Best Practices Implementation

class ArtosBestPractices:
    def __init__(self, api_key):
        self.client = ArtosClient(api_key)
    
    def create_production_workflow(self, workflow_config):
        """Create workflow following production best practices"""
        # Validate configuration
        if not self.validate_workflow_configuration(workflow_config):
            raise ValueError("Invalid workflow configuration")
        
        # Create workflow with proper naming
        workflow_name = f"{workflow_config['name']}-{datetime.now().strftime('%Y%m%d')}"
        
        # Add monitoring and logging
        workflow_config['monitoring'] = {
            'enable_logging': True,
            'enable_metrics': True,
            'alert_thresholds': {
                'success_rate': 0.95,
                'execution_time': 30
            }
        }
        
        # Create workflow
        workflow = self.client.create_workflow(workflow_config)
        
        # Set up monitoring
        self.setup_monitoring(workflow.id)
        
        return workflow
    
    def setup_monitoring(self, workflow_id):
        """Set up comprehensive monitoring for workflow"""
        # Set up performance alerts
        self.client.alerts.create({
            'workflow_id': workflow_id,
            'type': 'performance',
            'threshold': 0.95,
            'notification_channels': ['email', 'slack']
        })
        
        # Set up error alerts
        self.client.alerts.create({
            'workflow_id': workflow_id,
            'type': 'error',
            'threshold': 0.05,
            'notification_channels': ['email', 'slack']
        })
    
    def implement_graceful_degradation(self, workflow_id, fallback_config):
        """Implement graceful degradation for workflow"""

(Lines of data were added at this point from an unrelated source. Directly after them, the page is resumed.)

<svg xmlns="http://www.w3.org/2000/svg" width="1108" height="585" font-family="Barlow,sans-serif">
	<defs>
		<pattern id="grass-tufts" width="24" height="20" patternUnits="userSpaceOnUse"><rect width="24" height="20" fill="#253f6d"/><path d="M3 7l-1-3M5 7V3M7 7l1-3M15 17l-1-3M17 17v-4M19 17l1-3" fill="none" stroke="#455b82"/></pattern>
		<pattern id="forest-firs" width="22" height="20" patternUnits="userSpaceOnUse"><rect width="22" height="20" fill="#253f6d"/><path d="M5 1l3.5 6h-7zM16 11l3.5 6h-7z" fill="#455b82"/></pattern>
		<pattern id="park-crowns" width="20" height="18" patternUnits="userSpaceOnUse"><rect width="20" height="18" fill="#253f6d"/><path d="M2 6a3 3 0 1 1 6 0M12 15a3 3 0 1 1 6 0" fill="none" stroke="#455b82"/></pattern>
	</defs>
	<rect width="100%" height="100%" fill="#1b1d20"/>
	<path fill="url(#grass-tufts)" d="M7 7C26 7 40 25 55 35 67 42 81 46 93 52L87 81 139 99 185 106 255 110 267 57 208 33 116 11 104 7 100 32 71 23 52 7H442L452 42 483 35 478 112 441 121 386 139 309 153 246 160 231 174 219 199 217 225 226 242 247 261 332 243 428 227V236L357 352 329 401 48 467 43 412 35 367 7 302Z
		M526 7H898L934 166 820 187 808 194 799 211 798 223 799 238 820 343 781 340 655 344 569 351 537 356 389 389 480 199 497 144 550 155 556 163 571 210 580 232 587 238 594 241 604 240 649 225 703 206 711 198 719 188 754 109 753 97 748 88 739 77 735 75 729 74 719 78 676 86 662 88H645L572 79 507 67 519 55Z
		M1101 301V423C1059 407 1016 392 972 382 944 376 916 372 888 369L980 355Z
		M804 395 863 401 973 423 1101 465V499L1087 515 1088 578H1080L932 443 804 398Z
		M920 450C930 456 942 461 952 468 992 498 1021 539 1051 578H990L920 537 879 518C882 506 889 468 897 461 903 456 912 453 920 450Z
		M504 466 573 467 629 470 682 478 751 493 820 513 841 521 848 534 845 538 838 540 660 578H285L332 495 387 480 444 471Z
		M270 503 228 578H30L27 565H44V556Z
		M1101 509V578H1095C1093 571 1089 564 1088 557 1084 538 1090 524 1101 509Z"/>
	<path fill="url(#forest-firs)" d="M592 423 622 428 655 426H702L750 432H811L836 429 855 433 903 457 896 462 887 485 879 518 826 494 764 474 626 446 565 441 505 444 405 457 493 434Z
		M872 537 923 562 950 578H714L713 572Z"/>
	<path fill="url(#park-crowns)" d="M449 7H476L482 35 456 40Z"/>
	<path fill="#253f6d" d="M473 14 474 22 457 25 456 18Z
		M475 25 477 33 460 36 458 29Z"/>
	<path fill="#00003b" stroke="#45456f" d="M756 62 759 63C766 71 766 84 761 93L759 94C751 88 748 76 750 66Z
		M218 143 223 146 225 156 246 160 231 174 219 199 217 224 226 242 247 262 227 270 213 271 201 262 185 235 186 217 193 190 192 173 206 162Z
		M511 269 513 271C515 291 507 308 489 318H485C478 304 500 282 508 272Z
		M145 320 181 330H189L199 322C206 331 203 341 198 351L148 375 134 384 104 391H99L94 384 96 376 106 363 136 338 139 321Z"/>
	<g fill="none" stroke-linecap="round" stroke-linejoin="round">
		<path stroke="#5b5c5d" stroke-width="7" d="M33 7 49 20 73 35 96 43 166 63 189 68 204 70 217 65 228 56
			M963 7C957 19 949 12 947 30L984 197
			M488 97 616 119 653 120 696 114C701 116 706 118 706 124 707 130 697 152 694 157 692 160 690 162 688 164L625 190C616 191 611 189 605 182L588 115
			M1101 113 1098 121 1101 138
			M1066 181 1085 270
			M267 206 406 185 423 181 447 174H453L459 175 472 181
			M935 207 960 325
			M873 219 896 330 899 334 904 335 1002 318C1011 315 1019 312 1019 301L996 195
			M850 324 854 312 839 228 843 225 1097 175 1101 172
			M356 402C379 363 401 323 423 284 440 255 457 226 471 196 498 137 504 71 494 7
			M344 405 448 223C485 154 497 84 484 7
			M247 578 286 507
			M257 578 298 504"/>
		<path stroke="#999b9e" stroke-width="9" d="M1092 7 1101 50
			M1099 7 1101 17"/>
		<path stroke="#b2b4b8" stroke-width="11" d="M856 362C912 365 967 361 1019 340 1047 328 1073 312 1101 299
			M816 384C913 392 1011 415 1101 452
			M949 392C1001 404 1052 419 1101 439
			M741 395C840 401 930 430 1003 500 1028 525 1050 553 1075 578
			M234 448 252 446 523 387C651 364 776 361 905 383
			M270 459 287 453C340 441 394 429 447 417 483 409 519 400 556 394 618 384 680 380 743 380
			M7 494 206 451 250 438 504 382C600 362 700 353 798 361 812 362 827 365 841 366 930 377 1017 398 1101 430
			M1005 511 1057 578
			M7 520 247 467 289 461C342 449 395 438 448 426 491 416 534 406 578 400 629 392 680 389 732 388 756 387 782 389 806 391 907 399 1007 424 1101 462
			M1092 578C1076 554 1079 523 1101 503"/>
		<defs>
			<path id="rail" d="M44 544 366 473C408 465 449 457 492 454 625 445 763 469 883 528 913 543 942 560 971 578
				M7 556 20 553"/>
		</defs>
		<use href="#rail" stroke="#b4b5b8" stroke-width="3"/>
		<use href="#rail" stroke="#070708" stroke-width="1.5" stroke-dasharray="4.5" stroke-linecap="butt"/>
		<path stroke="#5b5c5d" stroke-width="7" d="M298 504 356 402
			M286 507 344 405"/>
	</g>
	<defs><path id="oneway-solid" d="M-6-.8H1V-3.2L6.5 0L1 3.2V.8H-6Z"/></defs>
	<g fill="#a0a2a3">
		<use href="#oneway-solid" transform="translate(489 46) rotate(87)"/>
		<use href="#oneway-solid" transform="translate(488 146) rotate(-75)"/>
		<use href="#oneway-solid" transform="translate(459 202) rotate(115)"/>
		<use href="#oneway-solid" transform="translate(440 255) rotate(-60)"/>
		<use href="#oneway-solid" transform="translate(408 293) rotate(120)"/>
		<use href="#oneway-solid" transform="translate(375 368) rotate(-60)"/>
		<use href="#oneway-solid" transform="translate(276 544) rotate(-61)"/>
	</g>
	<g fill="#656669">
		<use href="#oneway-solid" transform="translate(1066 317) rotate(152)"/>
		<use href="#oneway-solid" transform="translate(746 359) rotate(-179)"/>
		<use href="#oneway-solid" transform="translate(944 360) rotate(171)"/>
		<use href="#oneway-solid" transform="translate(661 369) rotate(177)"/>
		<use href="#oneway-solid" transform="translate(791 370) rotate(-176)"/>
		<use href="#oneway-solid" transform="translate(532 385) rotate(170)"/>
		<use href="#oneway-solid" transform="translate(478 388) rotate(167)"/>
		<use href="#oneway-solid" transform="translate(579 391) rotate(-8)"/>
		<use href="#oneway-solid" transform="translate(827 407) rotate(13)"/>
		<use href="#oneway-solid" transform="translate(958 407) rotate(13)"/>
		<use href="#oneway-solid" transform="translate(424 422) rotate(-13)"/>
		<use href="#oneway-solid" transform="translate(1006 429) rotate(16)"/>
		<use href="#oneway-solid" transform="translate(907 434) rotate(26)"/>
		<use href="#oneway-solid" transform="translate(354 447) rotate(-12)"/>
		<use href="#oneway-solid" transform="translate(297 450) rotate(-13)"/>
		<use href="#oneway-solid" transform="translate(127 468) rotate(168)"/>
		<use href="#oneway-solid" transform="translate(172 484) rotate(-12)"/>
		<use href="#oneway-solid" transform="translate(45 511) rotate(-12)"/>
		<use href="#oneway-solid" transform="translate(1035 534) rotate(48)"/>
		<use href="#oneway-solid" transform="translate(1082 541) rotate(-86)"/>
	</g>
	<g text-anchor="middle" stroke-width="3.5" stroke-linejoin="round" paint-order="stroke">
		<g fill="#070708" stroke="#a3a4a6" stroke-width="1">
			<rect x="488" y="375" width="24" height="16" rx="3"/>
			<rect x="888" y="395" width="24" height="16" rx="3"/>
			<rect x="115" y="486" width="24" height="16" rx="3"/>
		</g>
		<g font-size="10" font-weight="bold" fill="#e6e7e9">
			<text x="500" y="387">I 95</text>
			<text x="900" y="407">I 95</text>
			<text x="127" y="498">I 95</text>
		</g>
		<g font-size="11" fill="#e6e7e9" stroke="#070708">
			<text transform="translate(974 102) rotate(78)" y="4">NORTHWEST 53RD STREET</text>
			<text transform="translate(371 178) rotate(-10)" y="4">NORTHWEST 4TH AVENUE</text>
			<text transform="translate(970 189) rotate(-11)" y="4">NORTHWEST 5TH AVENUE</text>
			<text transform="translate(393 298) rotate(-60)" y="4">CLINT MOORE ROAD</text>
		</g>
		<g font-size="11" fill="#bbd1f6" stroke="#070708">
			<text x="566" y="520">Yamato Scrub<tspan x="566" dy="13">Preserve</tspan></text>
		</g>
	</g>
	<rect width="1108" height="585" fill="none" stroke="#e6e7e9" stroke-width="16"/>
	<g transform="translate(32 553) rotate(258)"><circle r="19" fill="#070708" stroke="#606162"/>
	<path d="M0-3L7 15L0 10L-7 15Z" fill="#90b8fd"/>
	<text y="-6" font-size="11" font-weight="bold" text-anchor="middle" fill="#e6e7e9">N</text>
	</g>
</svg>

        # Create fallback workflow
        fallback_workflow = self.client.create_workflow(fallback_config)
        
        # Set up automatic fallback
        self.client.workflows.set_fallback(
            workflow_id=workflow_id,
            fallback_workflow_id=fallback_workflow.id,
            trigger_conditions=['execution_failure', 'timeout']
        )
        
        return fallback_workflow
This comprehensive SDK usage documentation covers all the major features and capabilities of the Artos platform, providing developers with practical examples and best practices for building robust, scalable applications.